→ AIM OF THE TASK:
Which lines of the records below contain the word "MaxStretchNormalized"? Copy each of them out.

→ INFORMATION:
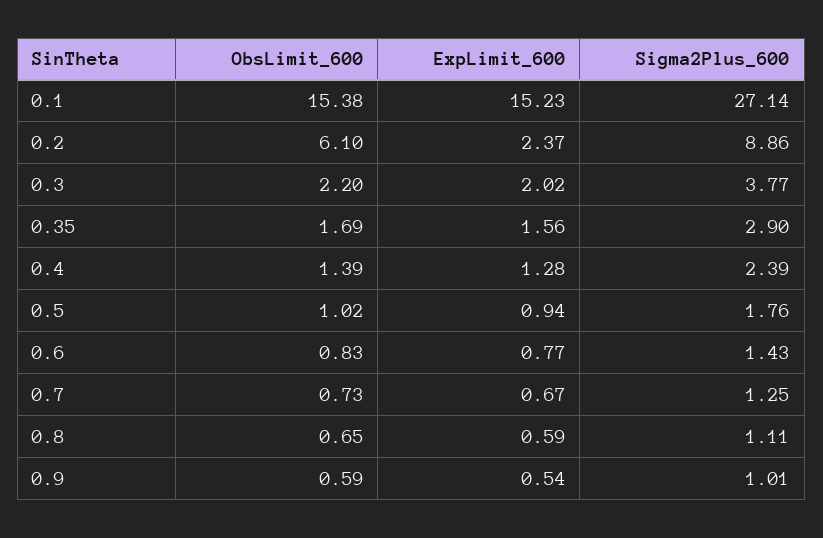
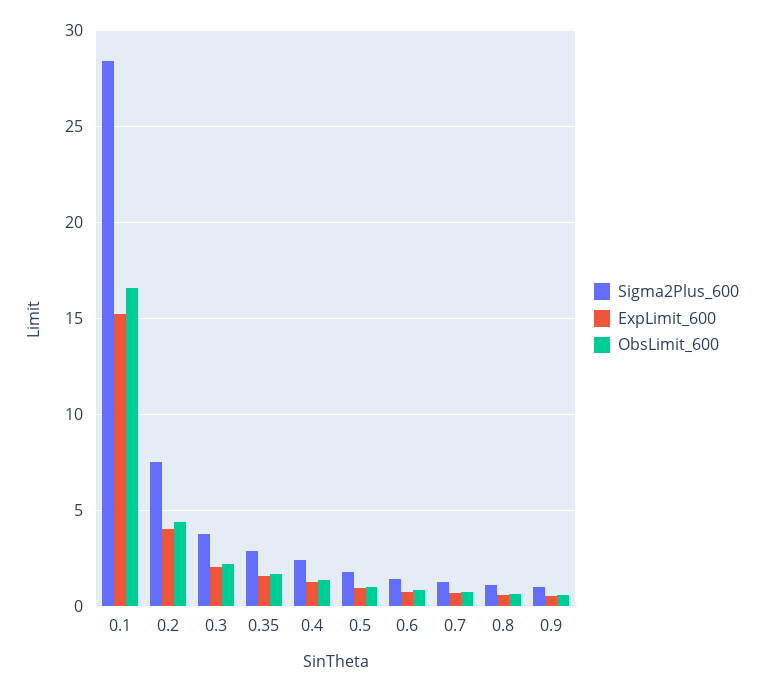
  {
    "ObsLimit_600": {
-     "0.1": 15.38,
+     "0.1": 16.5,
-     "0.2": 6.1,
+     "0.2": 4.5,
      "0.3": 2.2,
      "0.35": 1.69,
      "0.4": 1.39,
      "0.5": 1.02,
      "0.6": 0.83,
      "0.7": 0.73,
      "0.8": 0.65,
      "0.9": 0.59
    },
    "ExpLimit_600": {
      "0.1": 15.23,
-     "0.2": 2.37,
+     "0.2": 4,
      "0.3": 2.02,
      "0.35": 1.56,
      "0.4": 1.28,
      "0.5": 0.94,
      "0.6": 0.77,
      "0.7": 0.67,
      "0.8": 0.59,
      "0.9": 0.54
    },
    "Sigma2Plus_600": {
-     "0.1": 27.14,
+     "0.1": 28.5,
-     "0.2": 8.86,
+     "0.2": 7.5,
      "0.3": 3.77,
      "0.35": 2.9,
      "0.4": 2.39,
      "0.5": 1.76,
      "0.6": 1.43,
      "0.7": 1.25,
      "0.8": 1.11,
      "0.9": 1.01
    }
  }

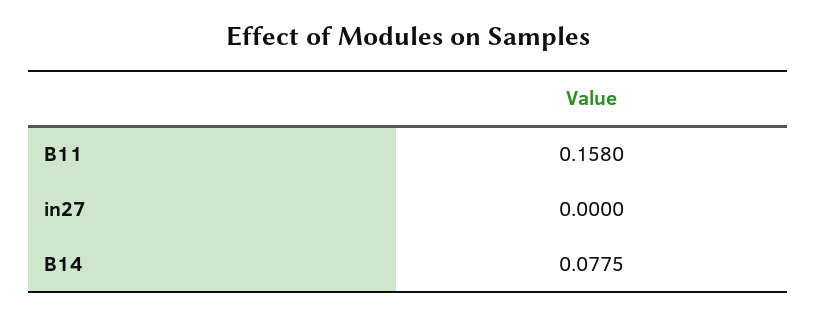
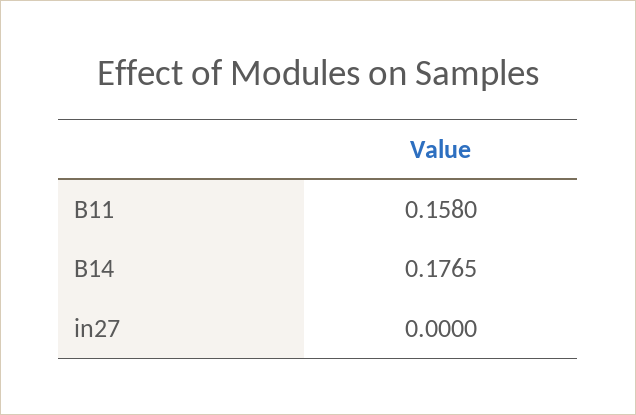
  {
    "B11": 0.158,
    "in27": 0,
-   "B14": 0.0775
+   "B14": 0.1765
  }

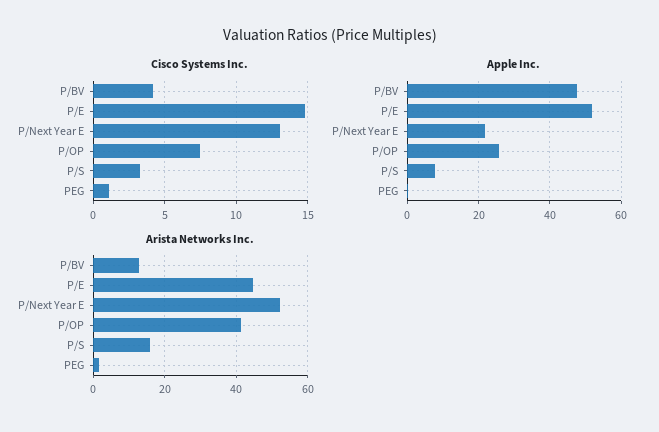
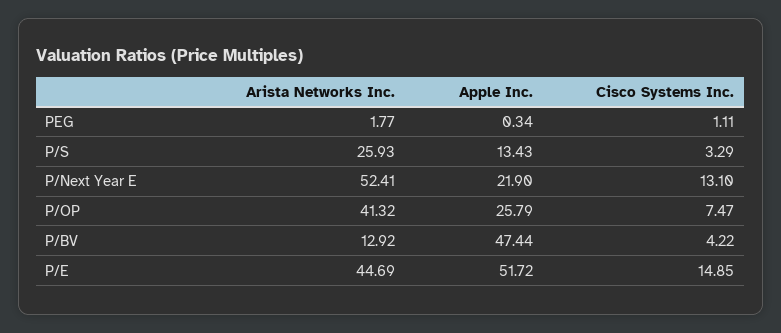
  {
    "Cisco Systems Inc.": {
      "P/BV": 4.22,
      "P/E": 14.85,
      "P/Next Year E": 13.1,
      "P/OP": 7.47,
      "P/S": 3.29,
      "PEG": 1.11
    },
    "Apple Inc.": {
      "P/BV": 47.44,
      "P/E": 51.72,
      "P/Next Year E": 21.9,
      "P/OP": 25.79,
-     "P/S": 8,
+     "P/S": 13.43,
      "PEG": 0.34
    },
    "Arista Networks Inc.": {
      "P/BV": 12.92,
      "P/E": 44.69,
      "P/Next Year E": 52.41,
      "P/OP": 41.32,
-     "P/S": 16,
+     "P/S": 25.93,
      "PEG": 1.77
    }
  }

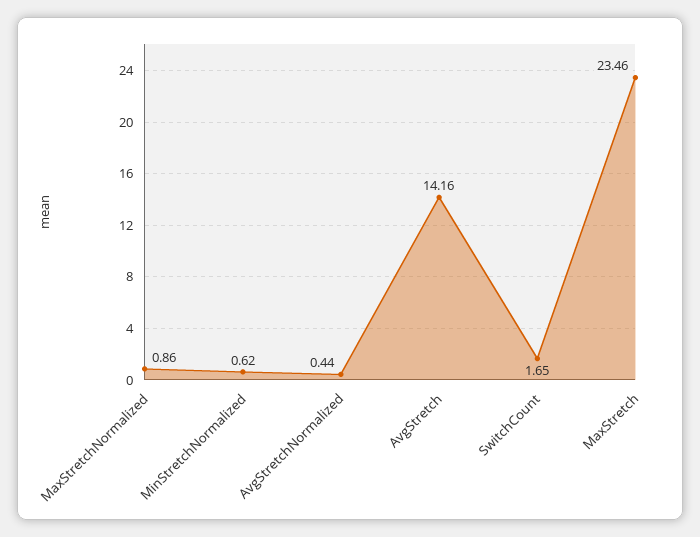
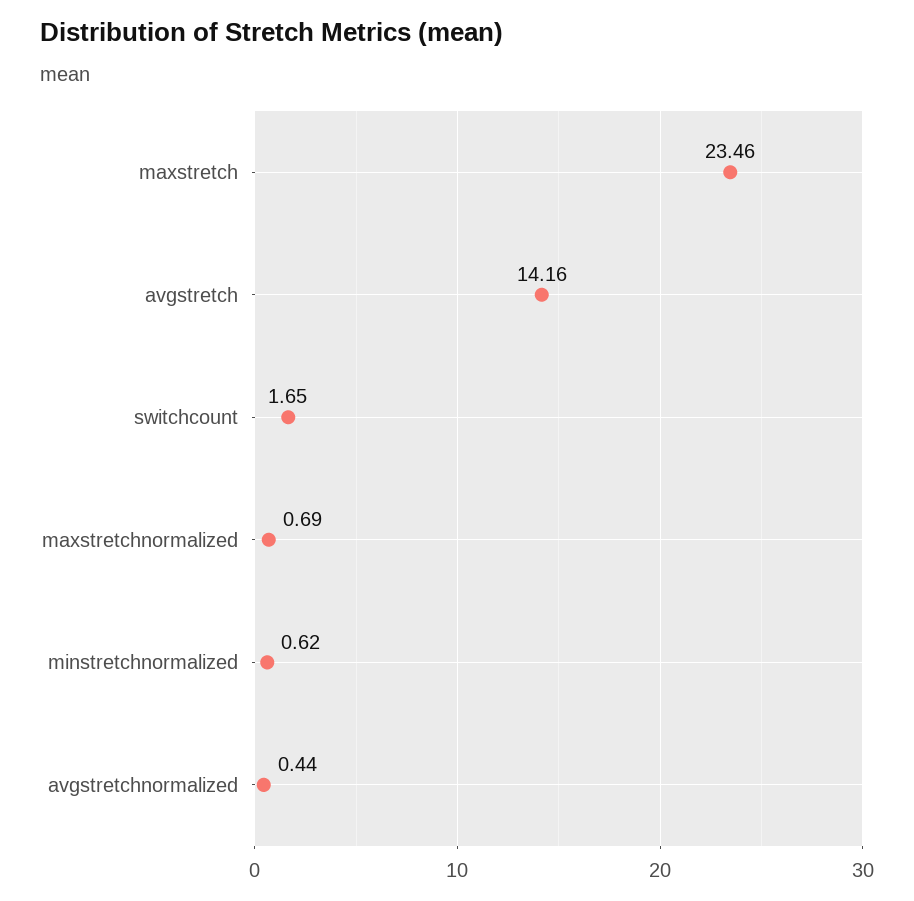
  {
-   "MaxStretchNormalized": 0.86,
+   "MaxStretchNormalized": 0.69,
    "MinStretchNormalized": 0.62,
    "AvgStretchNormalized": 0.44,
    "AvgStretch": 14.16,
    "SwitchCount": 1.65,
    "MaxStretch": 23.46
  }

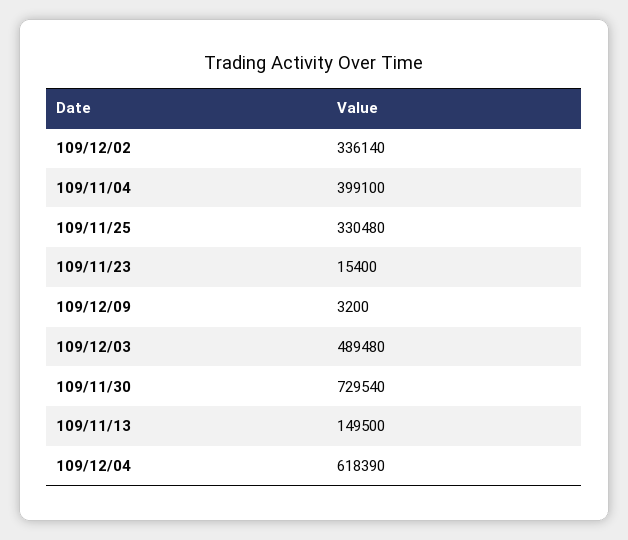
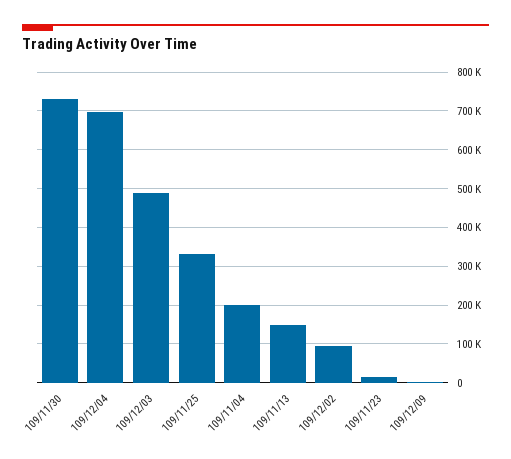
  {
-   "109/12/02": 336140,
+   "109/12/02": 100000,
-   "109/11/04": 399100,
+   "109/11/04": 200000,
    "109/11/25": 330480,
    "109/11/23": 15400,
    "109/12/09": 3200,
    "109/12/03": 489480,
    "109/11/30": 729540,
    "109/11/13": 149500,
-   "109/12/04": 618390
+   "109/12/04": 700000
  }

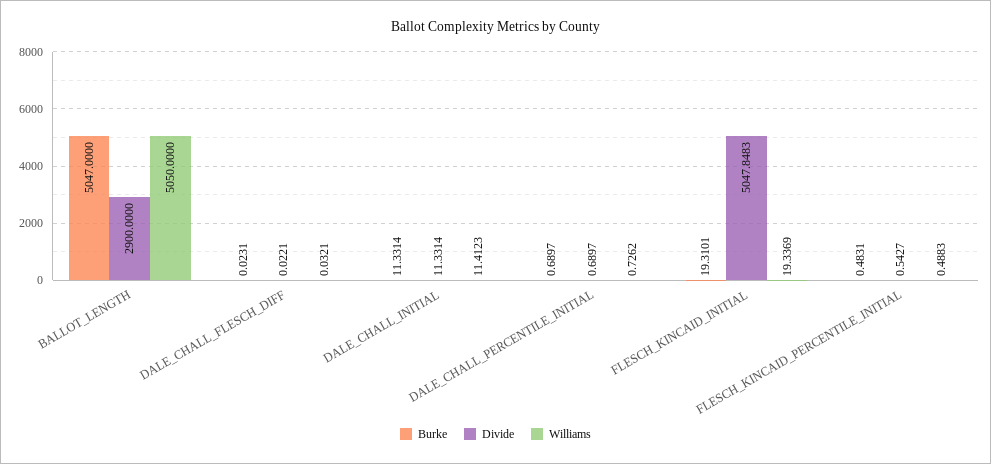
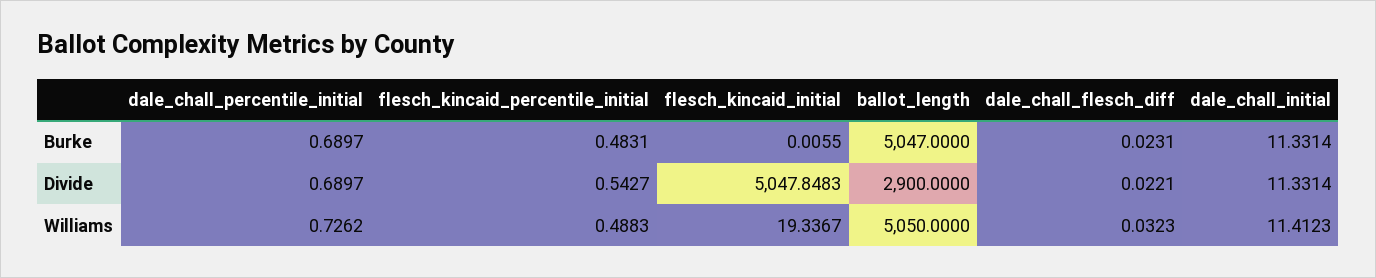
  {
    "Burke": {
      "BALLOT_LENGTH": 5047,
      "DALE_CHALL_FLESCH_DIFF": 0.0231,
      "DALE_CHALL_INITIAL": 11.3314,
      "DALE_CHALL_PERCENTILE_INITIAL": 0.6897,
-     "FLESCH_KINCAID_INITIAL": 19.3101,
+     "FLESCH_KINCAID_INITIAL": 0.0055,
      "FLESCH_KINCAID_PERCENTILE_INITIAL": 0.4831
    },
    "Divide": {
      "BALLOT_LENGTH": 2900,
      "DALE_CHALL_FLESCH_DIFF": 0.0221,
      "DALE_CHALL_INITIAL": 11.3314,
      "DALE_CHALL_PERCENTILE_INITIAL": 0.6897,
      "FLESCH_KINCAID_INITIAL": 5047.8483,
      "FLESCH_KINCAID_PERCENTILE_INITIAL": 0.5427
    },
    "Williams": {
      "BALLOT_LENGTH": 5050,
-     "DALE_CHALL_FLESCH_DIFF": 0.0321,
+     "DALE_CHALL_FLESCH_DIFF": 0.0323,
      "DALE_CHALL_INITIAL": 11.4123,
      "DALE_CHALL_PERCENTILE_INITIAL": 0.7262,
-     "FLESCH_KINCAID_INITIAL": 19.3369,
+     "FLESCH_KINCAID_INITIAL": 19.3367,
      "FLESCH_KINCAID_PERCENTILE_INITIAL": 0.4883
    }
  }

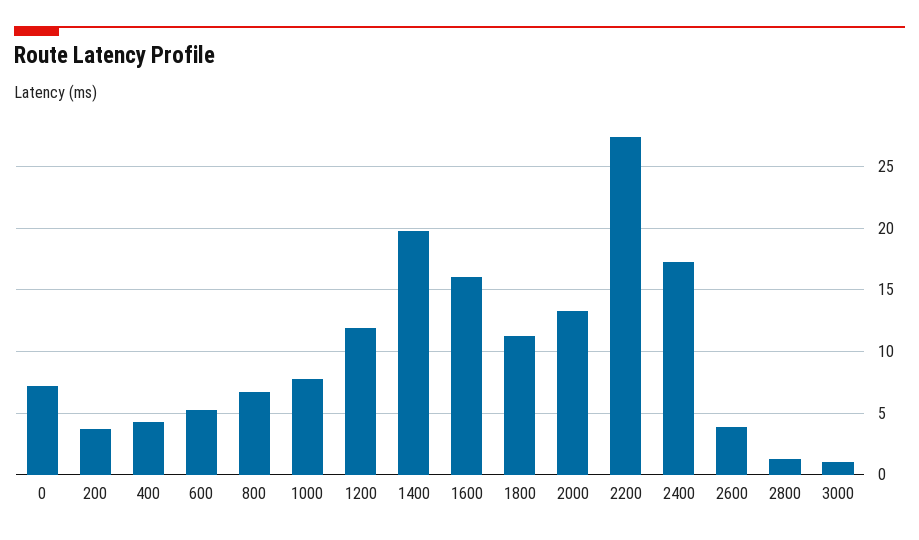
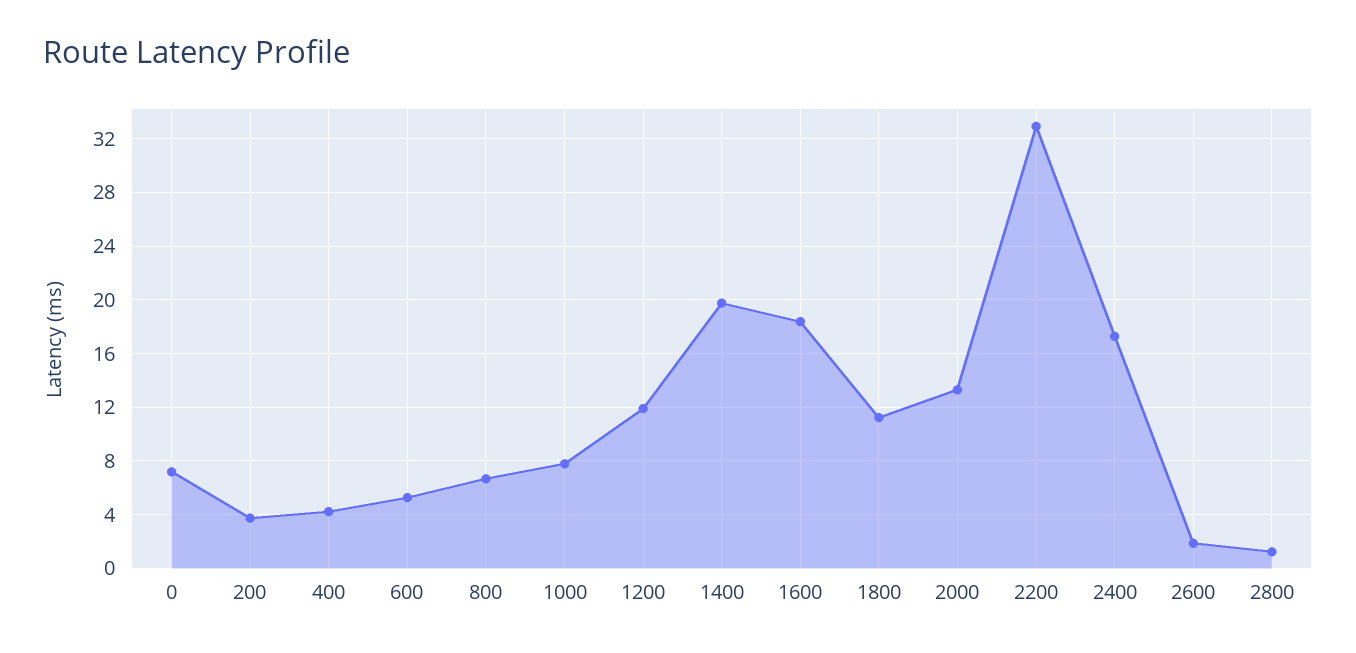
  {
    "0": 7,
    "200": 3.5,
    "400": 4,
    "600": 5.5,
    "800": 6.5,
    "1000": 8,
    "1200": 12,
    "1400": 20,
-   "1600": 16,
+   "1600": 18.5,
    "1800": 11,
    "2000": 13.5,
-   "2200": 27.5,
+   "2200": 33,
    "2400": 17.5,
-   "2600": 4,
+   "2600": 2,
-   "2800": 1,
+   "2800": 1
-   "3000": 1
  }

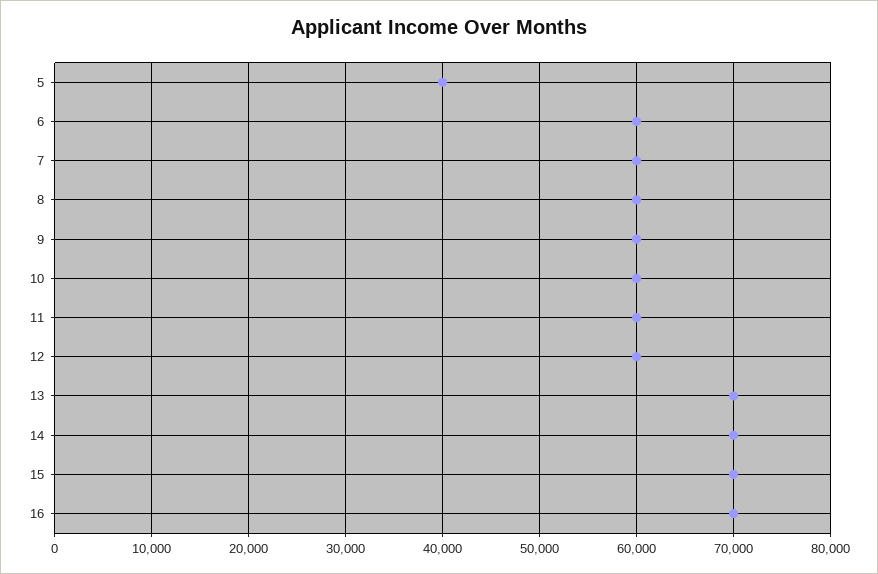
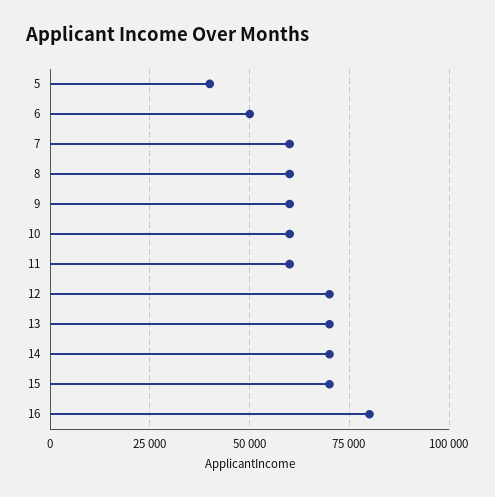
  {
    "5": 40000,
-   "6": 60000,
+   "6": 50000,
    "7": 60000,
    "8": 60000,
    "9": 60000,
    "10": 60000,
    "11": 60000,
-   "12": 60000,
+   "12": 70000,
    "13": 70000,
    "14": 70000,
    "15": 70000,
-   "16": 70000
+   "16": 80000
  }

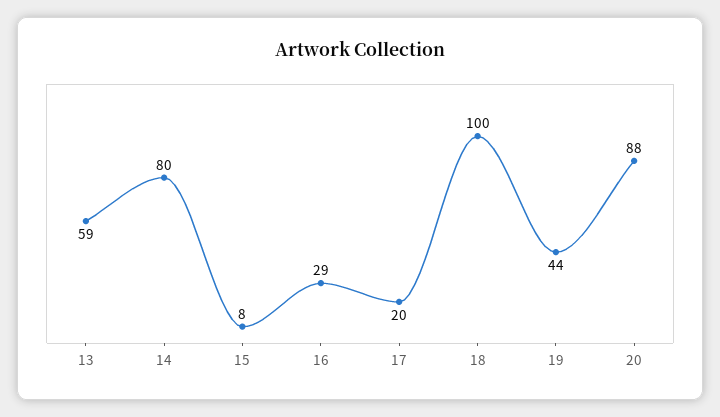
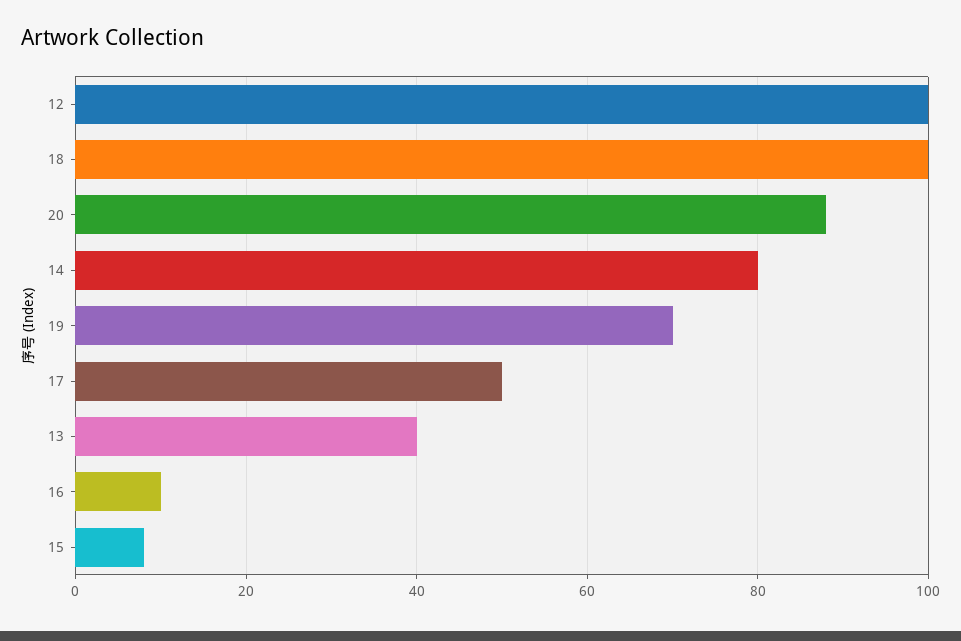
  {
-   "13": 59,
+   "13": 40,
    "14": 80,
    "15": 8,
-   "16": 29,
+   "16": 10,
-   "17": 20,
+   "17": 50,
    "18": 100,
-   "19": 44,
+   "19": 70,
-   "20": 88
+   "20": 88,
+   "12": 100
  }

→ EXERCISE OUTPUT:
-   "MaxStretchNormalized": 0.86,
+   "MaxStretchNormalized": 0.69,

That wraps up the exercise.